Recovery Conditions and Sampling Strategies for Network Lasso
This work addresses the challenge of efficient learning from big data over networks, providing theoretical guarantees for network Lasso, but it is incremental as it builds on existing Lasso and compatibility condition frameworks.
The paper tackles the problem of learning clustered graph signals from massive network-structured datasets using network Lasso, deriving a network compatibility condition that ensures accurate recovery and guides optimal node sampling strategies.

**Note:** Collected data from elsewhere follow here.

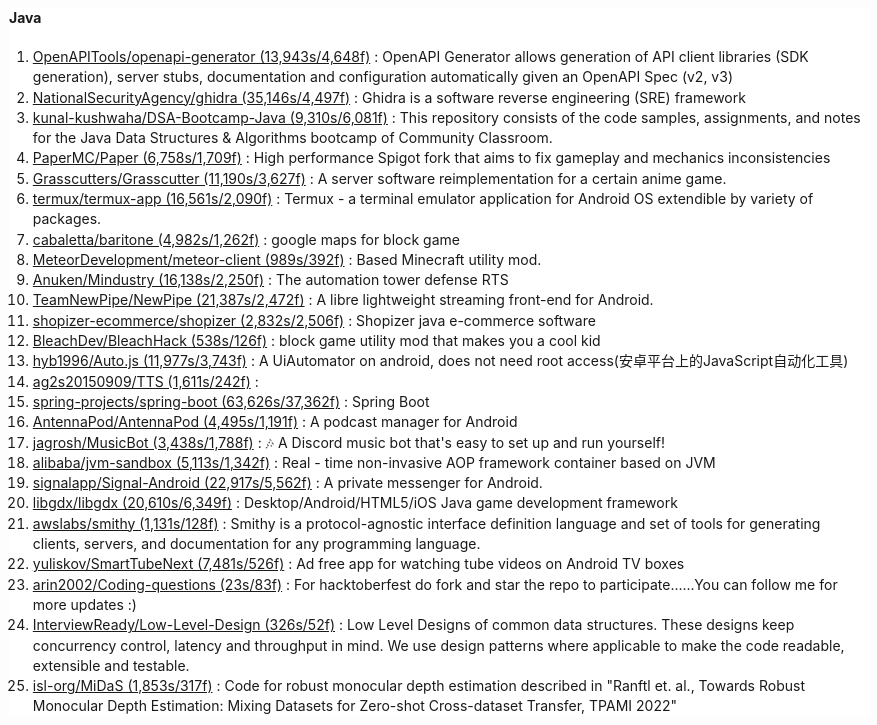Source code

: #### Java
1. [OpenAPITools/openapi-generator (13,943s/4,648f)](https://github.com/OpenAPITools/openapi-generator) : OpenAPI Generator allows generation of API client libraries (SDK generation), server stubs, documentation and configuration automatically given an OpenAPI Spec (v2, v3)
2. [NationalSecurityAgency/ghidra (35,146s/4,497f)](https://github.com/NationalSecurityAgency/ghidra) : Ghidra is a software reverse engineering (SRE) framework
3. [kunal-kushwaha/DSA-Bootcamp-Java (9,310s/6,081f)](https://github.com/kunal-kushwaha/DSA-Bootcamp-Java) : This repository consists of the code samples, assignments, and notes for the Java Data Structures & Algorithms bootcamp of Community Classroom.
4. [PaperMC/Paper (6,758s/1,709f)](https://github.com/PaperMC/Paper) : High performance Spigot fork that aims to fix gameplay and mechanics inconsistencies
5. [Grasscutters/Grasscutter (11,190s/3,627f)](https://github.com/Grasscutters/Grasscutter) : A server software reimplementation for a certain anime game.
6. [termux/termux-app (16,561s/2,090f)](https://github.com/termux/termux-app) : Termux - a terminal emulator application for Android OS extendible by variety of packages.
7. [cabaletta/baritone (4,982s/1,262f)](https://github.com/cabaletta/baritone) : google maps for block game
8. [MeteorDevelopment/meteor-client (989s/392f)](https://github.com/MeteorDevelopment/meteor-client) : Based Minecraft utility mod.
9. [Anuken/Mindustry (16,138s/2,250f)](https://github.com/Anuken/Mindustry) : The automation tower defense RTS
10. [TeamNewPipe/NewPipe (21,387s/2,472f)](https://github.com/TeamNewPipe/NewPipe) : A libre lightweight streaming front-end for Android.
11. [shopizer-ecommerce/shopizer (2,832s/2,506f)](https://github.com/shopizer-ecommerce/shopizer) : Shopizer java e-commerce software
12. [BleachDev/BleachHack (538s/126f)](https://github.com/BleachDev/BleachHack) : block game utility mod that makes you a cool kid
13. [hyb1996/Auto.js (11,977s/3,743f)](https://github.com/hyb1996/Auto.js) : A UiAutomator on android, does not need root access(安卓平台上的JavaScript自动化工具)
14. [ag2s20150909/TTS (1,611s/242f)](https://github.com/ag2s20150909/TTS) : 
15. [spring-projects/spring-boot (63,626s/37,362f)](https://github.com/spring-projects/spring-boot) : Spring Boot
16. [AntennaPod/AntennaPod (4,495s/1,191f)](https://github.com/AntennaPod/AntennaPod) : A podcast manager for Android
17. [jagrosh/MusicBot (3,438s/1,788f)](https://github.com/jagrosh/MusicBot) : 🎶 A Discord music bot that's easy to set up and run yourself!
18. [alibaba/jvm-sandbox (5,113s/1,342f)](https://github.com/alibaba/jvm-sandbox) : Real - time non-invasive AOP framework container based on JVM
19. [signalapp/Signal-Android (22,917s/5,562f)](https://github.com/signalapp/Signal-Android) : A private messenger for Android.
20. [libgdx/libgdx (20,610s/6,349f)](https://github.com/libgdx/libgdx) : Desktop/Android/HTML5/iOS Java game development framework
21. [awslabs/smithy (1,131s/128f)](https://github.com/awslabs/smithy) : Smithy is a protocol-agnostic interface definition language and set of tools for generating clients, servers, and documentation for any programming language.
22. [yuliskov/SmartTubeNext (7,481s/526f)](https://github.com/yuliskov/SmartTubeNext) : Ad free app for watching tube videos on Android TV boxes
23. [arin2002/Coding-questions (23s/83f)](https://github.com/arin2002/Coding-questions) : For hacktoberfest do fork and star the repo to participate......You can follow me for more updates :)
24. [InterviewReady/Low-Level-Design (326s/52f)](https://github.com/InterviewReady/Low-Level-Design) : Low Level Designs of common data structures. These designs keep concurrency control, latency and throughput in mind. We use design patterns where applicable to make the code readable, extensible and testable.
25. [isl-org/MiDaS (1,853s/317f)](https://github.com/isl-org/MiDaS) : Code for robust monocular depth estimation described in "Ranftl et. al., Towards Robust Monocular Depth Estimation: Mixing Datasets for Zero-shot Cross-dataset Transfer, TPAMI 2022"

The network Lasso is a recently proposed convex optimization method for machine learning from massive network structured datasets, i.e., big data over networks. It is a variant of the well-known least absolute shrinkage and selection operator (Lasso), which is underlying many methods in learning and signal processing involving sparse models. Highly scalable implementations of the network Lasso can be obtained by state-of-the art proximal methods, e.g., the alternating direction method of multipliers (ADMM). By generalizing the concept of the compatibility condition put forward by van de Geer and Buehlmann as a powerful tool for the analysis of plain Lasso, we derive a sufficient condition, i.e., the network compatibility condition, on the underlying network topology such that network Lasso accurately learns a clustered underlying graph signal. This network compatibility condition relates the location of the sampled nodes with the clustering structure of the network. In particular, the NCC informs the choice of which nodes to sample, or in machine learning terms, which data points provide most information if labeled.